うつ状態から立ち直ったばかりの頃、あるデベロッパーさんが、「新しいマンションを建てたいので融資してほしい。ついてはあなたにこの案件をお願いしたい」と僕を指名してくださったのです。まともに働けない状態でしたが、すごく嬉しかったですね。どうしたらいいかわからず、上司や先輩に頼りまくりました。結局、言われるまま操り人形みたいに働いて、どうにかその案件をやり遂げることができました。

1年後、「マンションが完成したから見に行ってごらん」と教えられ、行ってみると玄関からご家族連れが出てくるところでした。皆さんとてもいい笑顔だったんですよ。衝撃を受けました。「ああ、こういう笑顔をつくることが自分の仕事なんだ」という思いが電流のように降りてきて、その日から真剣に仕事に取り組むようになりました。人の笑顔に貢献することこそ自分のモチベーションの源泉だし、自分を救ってくれるのは仕事、そして仲間なんだとあらためてわかったのです。今もあの笑顔を思い出さない日はありません。

その後、グロービス経営大学院に通って勉強しながらビジネスパーソンとして成長していったのですが、リーダーシップの何たるかを初めて知ったのは東日本大震災のときです。当時、勤務していたプラスは、事務用品メーカーといってもダンボール、台車、ゴム長靴、消毒液、土嚢、さらに飲料・食品と幅広い商品を扱っていました。状況は混乱を極めていましたが、僕は「東北に物流を復活させることに全力を注ごう」と決め、自ら名乗り出て物流復旧リーダーになりました。

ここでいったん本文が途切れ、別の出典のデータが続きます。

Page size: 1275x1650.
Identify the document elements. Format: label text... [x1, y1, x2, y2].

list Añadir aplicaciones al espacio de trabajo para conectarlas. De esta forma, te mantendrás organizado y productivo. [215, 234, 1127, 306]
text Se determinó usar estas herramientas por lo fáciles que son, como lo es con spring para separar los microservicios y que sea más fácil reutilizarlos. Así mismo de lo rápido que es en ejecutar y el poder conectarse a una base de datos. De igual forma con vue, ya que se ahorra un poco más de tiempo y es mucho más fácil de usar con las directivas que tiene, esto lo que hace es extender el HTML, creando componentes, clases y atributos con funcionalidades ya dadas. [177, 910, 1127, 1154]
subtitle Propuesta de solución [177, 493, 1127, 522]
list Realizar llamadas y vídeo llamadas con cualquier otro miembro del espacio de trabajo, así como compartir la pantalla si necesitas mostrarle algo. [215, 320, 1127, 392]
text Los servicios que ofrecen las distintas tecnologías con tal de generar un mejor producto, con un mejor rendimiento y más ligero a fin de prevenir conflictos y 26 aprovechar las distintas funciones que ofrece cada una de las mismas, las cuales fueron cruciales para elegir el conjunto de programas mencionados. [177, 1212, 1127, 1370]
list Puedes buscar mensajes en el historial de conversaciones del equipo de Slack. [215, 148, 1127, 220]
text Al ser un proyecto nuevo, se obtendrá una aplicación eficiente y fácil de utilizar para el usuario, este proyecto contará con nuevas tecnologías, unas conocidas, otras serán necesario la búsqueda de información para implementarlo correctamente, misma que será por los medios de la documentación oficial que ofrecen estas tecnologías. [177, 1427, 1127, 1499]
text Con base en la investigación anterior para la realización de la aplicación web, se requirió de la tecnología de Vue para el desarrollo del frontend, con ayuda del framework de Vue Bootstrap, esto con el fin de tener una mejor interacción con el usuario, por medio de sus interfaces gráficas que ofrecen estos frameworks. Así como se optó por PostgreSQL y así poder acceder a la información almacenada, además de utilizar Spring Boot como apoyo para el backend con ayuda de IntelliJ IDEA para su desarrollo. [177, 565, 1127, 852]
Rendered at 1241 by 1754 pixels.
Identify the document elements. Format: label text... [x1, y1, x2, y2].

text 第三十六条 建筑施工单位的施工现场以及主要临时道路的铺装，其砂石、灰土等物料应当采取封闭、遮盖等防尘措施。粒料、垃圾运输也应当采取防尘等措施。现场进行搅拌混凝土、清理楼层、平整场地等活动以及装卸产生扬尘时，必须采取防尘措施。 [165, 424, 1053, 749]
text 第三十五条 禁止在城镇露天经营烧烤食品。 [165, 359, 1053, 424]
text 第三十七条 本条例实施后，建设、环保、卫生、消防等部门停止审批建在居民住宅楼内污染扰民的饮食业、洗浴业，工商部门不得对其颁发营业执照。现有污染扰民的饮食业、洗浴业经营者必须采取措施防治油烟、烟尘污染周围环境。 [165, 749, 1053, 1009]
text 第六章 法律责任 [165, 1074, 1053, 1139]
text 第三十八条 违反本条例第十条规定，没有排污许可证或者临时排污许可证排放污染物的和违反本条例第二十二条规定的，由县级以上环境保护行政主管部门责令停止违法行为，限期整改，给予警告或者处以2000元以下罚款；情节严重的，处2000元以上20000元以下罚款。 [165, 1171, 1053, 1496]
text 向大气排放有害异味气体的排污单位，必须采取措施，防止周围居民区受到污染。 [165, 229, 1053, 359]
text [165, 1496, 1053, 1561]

ところがやってみると、「えー、どうしたらいいの?AとB、どっちか選ばなきゃいけないの?」という事件が頻発するんです。ふつうは1カ月に1回起こるようなトラブルが1日20回くらい発生する。グロービスで勉強したプロコン(Pros & Cons:分析手法のひとつ)を書いてみたけれど、どれが正解かわからない。もちろん現場のリーダーとしては会社の指示が下りてくるのをただ待つわけにもいきません。

混沌とした状況の中でリーダーに求められる仕事は、「決めること」なのだと思い知りました。もちろん会社にとって最善の意思決定でなければなりませんが、判断軸はあくまで信念、つまり自分の「譲れない思い」なんだ、と。

じゃあ、自分の「譲れない思い」とは何だろうかと考えたとき、あらためて過去を振り返りたくなりました。現在、抱いている志は過去の経験から生まれるものだからです。過去の経験によって培われた思いを大切に、今ここに全力で取り組めば、思いはもっと強くなる。強い思いに基づいて実行すれば未来が拓ける。つまり、未来は基本的に現在の積み重ねでしかないんです。これが未来へと自分を導く「Lead the Self」なんですね。

ただ、「Lead the Self」をベースに意思決定しても、1人では何もできません。1人、また1人と仲間を増やしていかないといけない。だから「Lead the Self」の先には会社やチームを導く「Lead the People」がある。さらに先には「Lead the Society」、つまり社会貢献があるはずです。

人は必ず変われます。僕自身、25年かけてめちゃくちゃ変わりましたから。成長のベースは「Lead the Self」にある。変化の激しい時代だからこそ、人事の皆様には自らをリードするリーダー、過去・現在・未来の軸を持って行動するリーダーを育成していただきたいと思います。